Data below:
◇ ◇ ◇ ◇

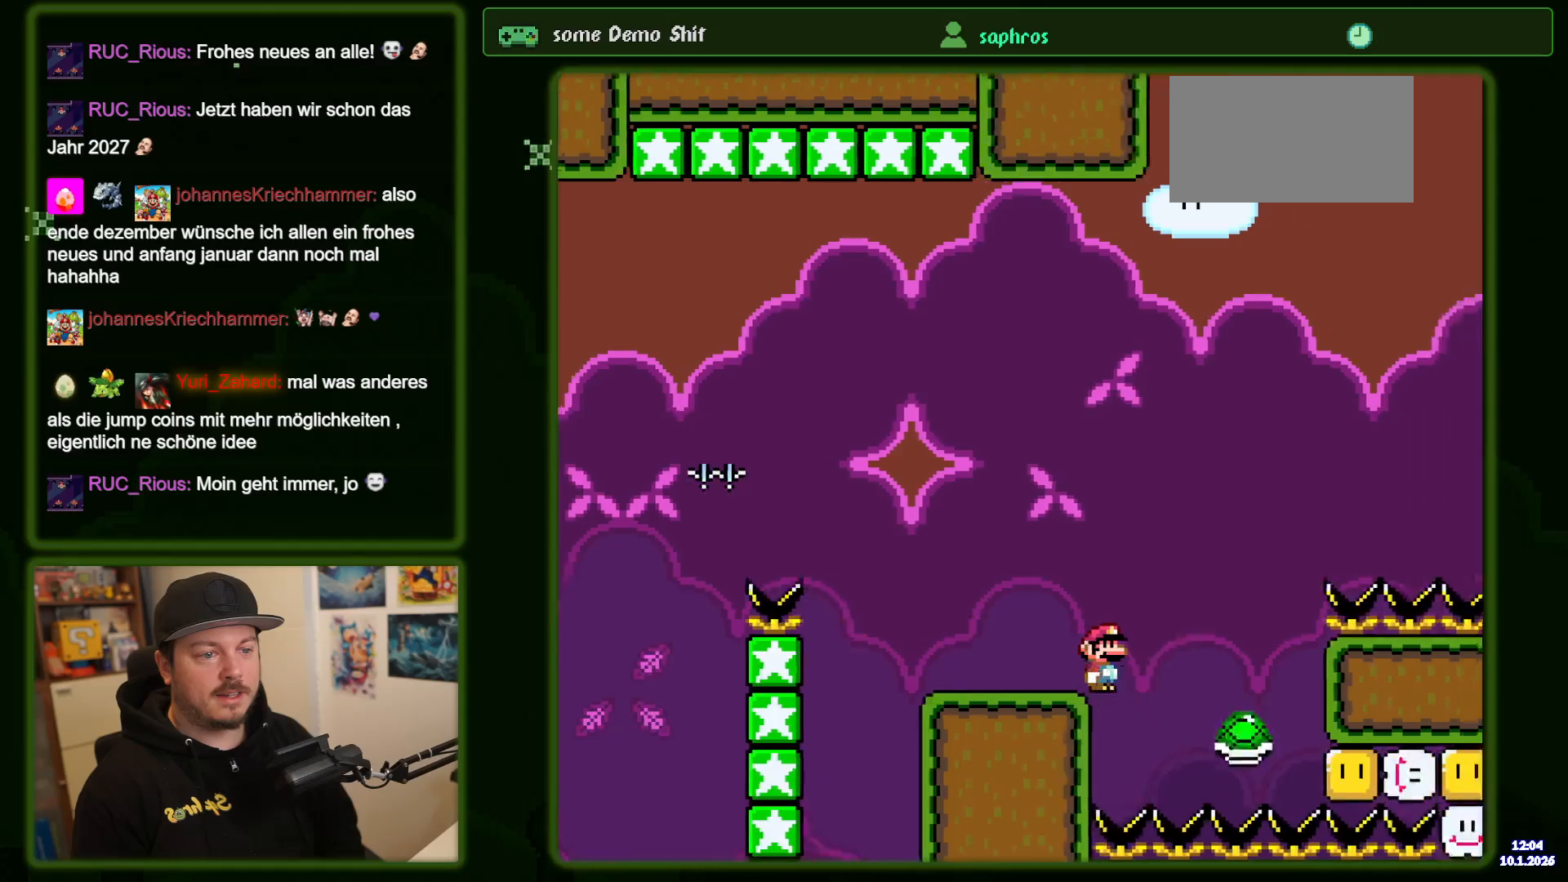
Gameplay with a controller (Nintendo layout); each line is a JSON object with the inputs held at the frame after it. "events" lists button and stick changes between this image and that frame as [ms after this image, input, new state], when the widget could be followed in between. Not read: L3 R3 START.
{"buttons": ["B", "Y", "DPAD_RIGHT"], "events": []}
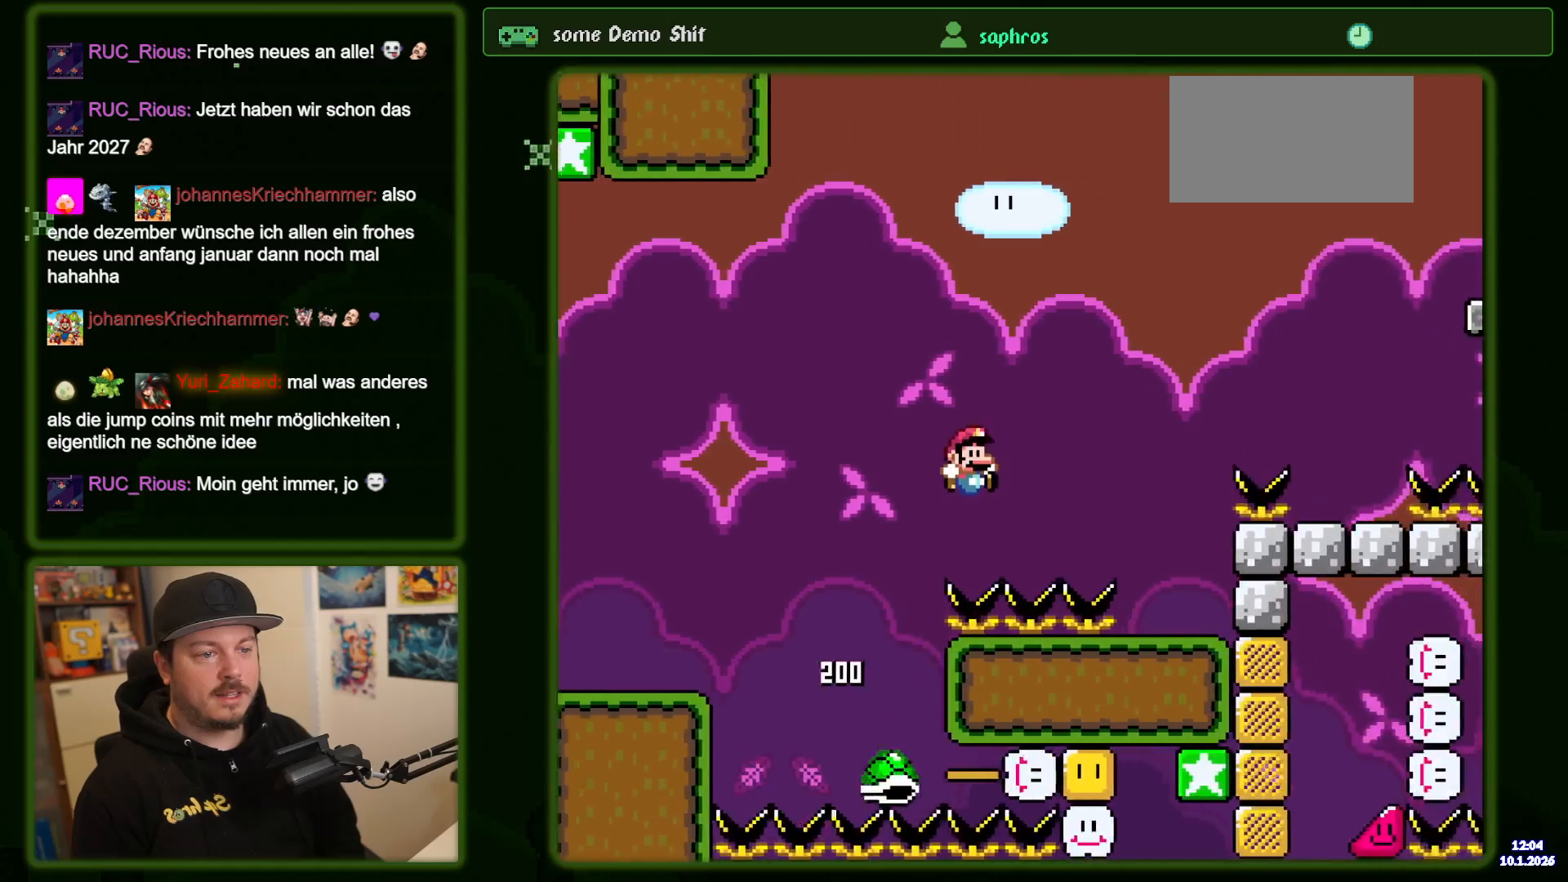
{"buttons": ["B", "Y", "DPAD_LEFT"], "events": [[300, "DPAD_RIGHT", "up"], [383, "DPAD_LEFT", "down"]]}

◇ ◇ ◇ ◇

Your copy of the data should match it exactly, apart from the images, which are omitted.

Gameplay with a controller (Nintendo layout); each line is a JSON object with the inputs held at the frame after it. "events" lists button and stick changes between this image and that frame as [ms after this image, input, new state], when the widget could be followed in between. Not read: L3 R3 START.
{"buttons": ["B", "Y", "DPAD_RIGHT"], "events": []}
{"buttons": ["B", "Y", "DPAD_LEFT"], "events": [[300, "DPAD_RIGHT", "up"], [383, "DPAD_LEFT", "down"]]}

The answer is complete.